Genau hierin liegt die eigentliche Gefahr, die von der Kontroll- und Überwachungskultur der politischen Korrektheit ausgeht. Sie bewertet Sprache blind und mechanisch, und sie behandelt dementsprechend alle Menschen wie potenzielle Kriminelle, frei nach dem Motto: je lauter und streitbarer, desto kontrollbedürftiger. Seit vielen Jahren werden die Grenzen dessen, was Menschen öffentlich sagen dürfen, immer enger gezogen mit dem Hinweis darauf, durch solche Maßnahmen die tatsächliche Meinungsfreiheit schützen zu wollen. Wenn aber, wie nun in Frankfurt geschehen, die Polizei massive Einsätze mit dem Hinweis auf belanglose öffentliche Äußerungen rechtfertigt und gleichzeitig erklärt, man habe unabhängig davon entschieden, wie diese Aussagen eigentlich gemeint gewesen seien, dann wird deutlich: Es geht nicht um die Meinungsfreiheit des Sprechenden, sondern die Interpretationsfreiheit der Mächtigen. Der Fall zeigt außerdem, wie problematisch es ist, in Bezug auf die Meinungsfreiheit zu inhaltlichen Kompromissen bereit zu sein. Denn letztendlich ist das Argument, man wolle Missverständnisse und Gewalt verhindern, ein auf allen Seiten wiederverwendbares Geschütz im Kampf gegen unliebsame Meinungsäußerungen aller Art.
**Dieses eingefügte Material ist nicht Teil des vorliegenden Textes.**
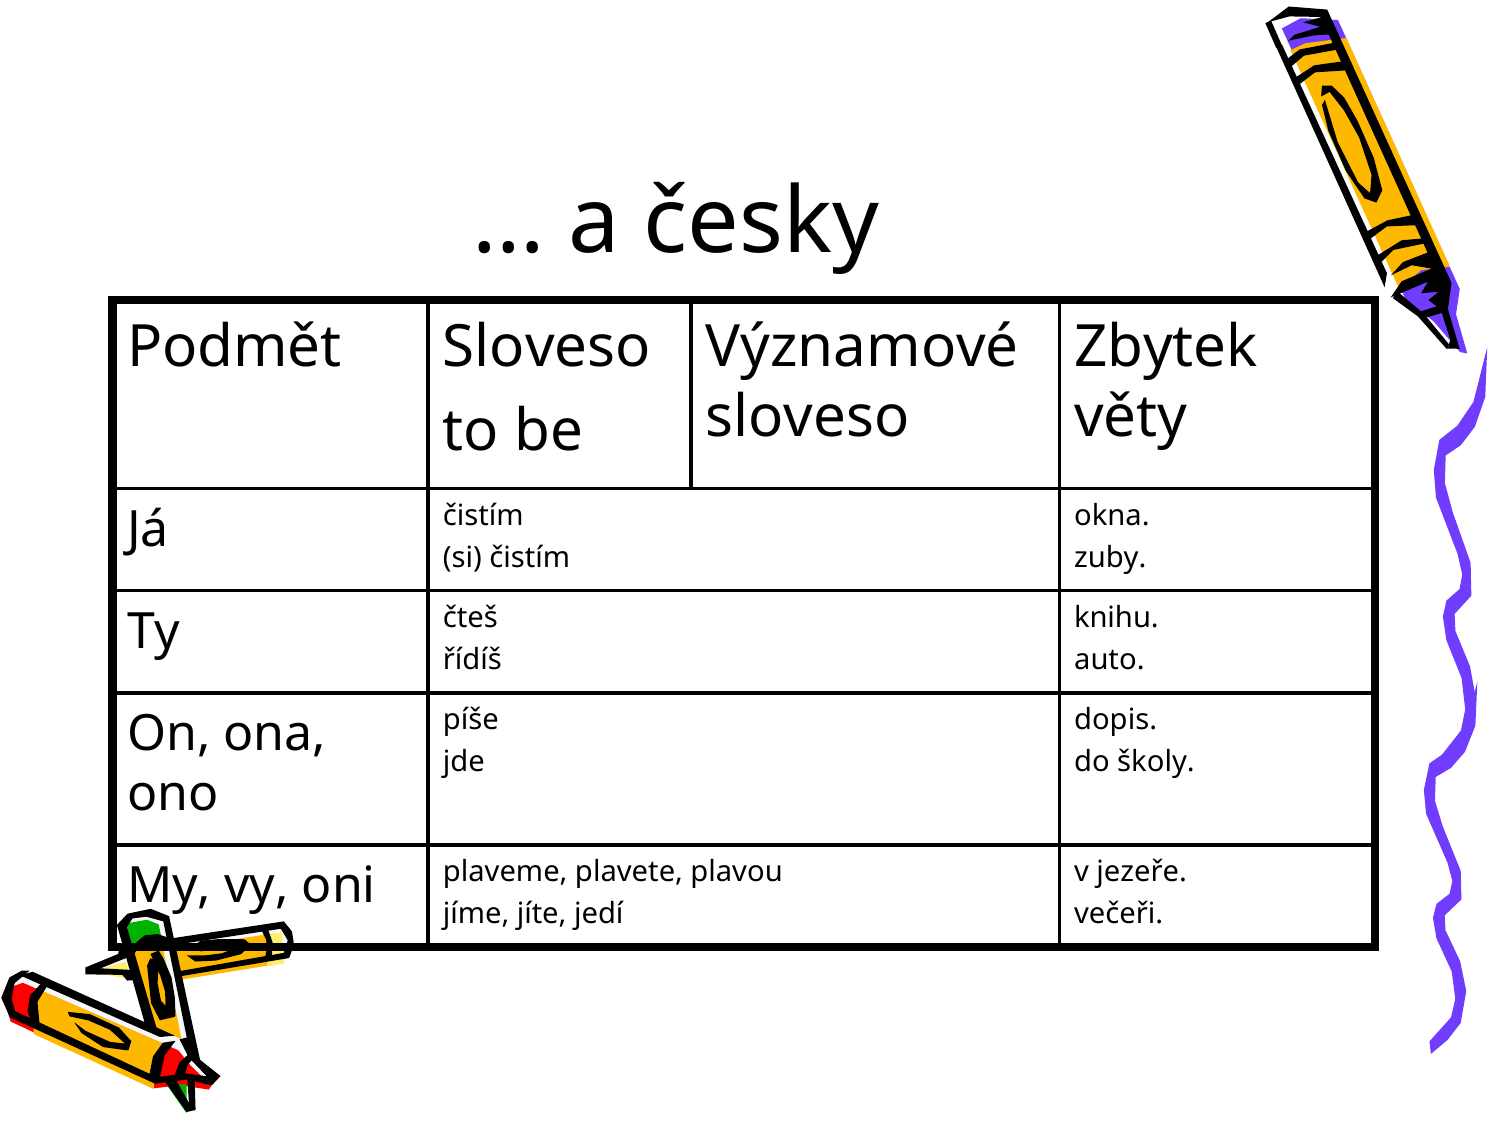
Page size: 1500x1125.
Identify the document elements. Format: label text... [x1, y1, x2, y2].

table_cell knihu. auto. [1061, 592, 1371, 691]
table_header Významové sloveso [693, 304, 1058, 487]
table_cell čteš řídíš [430, 592, 1058, 691]
title … a česky [112, 24, 1240, 288]
table_cell On, ona, ono [117, 695, 426, 843]
table_header Zbytek věty [1061, 304, 1371, 487]
table_cell plaveme, plavete, plavou jíme, jíte, jedí [430, 847, 1058, 943]
table_header Sloveso to be [430, 304, 689, 487]
table_cell dopis. do školy. [1061, 695, 1371, 843]
table_cell Já [117, 490, 426, 589]
table_cell čistím (si) čistím [430, 490, 1058, 589]
table_cell okna. zuby. [1061, 490, 1371, 589]
table_cell píše jde [430, 695, 1058, 843]
table_cell Ty [117, 592, 426, 691]
table_header Podmět [117, 304, 426, 487]
table_cell My, vy, oni [117, 847, 426, 943]
table_cell v jezeře. večeři. [1061, 847, 1371, 943]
Die Zivilisiertheit des Kraftausdrucks
Was in der Debatte um die Grenzen der Meinungsfreiheit gänzlich ausgeblendet, wenn nicht sogar verleugnet wird, ist die Existenz der menschlichen Vernunft und der individuellen Verantwortung. Nur allzu gerne sind wir bereit, Meinungsfreiheit an einen angenommenen Grad von Intelligenz oder an bestimmte Inhalte zu koppeln. Die hierin zum Ausdruck kommende Geringschätzung von Menschen öffnet den Beschneidungen von Freiheiten Tür und Tor – auch wenn sich dies in letzter Konsequenz sogar gegen die eigene Freiheit richtet. Selbstverständlich gibt es Menschen, die wider jede Vernunft handeln. Dafür aber mechanisch vermeintliche „Anstifter“ verantwortlich zu machen, ist nicht nur rechtsstaatlich bedenklich – schließlich erklärt man so Täter zu Opfern –, sondern macht auch die Idee der Freiheit des Einzelnen zu einem Ding der Unmöglichkeit. Eine Gesellschaft, die aus Angst vor sich selbst jedes Wort auf die Goldwaage legt, pflegt keine Kultur des zivilisierten Gesprächs, sondern beerdigt diese. Es ist daher gerade die Freiheit des emotionalen Kraftausdrucks, der wilden Emotion und auch der geschmacklosen Beschimpfung, die es auszuhalten und zu verteidigen gilt – und das nicht nur im Stadion.
Eine gekürzte Fassung dieses Artikels ist am 3. März 2019 in der Kolumne „Schöne Aussicht“ auf Cicero Online erschienen.